_Transcribed page contents_
============

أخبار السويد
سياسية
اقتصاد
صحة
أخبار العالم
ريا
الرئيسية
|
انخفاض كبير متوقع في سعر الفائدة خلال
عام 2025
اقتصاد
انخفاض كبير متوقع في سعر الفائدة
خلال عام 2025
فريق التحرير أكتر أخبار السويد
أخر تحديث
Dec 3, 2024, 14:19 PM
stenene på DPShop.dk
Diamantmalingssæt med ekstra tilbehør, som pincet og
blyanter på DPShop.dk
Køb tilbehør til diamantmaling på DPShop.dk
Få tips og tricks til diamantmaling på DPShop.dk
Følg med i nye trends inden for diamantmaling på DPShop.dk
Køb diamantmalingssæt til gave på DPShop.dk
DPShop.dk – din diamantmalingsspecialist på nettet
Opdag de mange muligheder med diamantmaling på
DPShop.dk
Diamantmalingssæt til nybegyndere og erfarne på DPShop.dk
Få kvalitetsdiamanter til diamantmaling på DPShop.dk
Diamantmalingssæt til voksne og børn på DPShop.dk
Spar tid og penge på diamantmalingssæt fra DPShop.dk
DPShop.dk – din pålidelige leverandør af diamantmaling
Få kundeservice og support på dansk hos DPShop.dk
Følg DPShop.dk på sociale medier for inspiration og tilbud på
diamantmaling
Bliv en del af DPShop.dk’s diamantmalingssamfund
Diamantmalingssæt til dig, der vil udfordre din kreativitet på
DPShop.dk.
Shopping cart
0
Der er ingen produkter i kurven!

============

Check the data for the word "أخبار" and pull out the lines that have it.

أخبار السويد
أخبار العالم
فريق التحرير أكتر أخبار السويد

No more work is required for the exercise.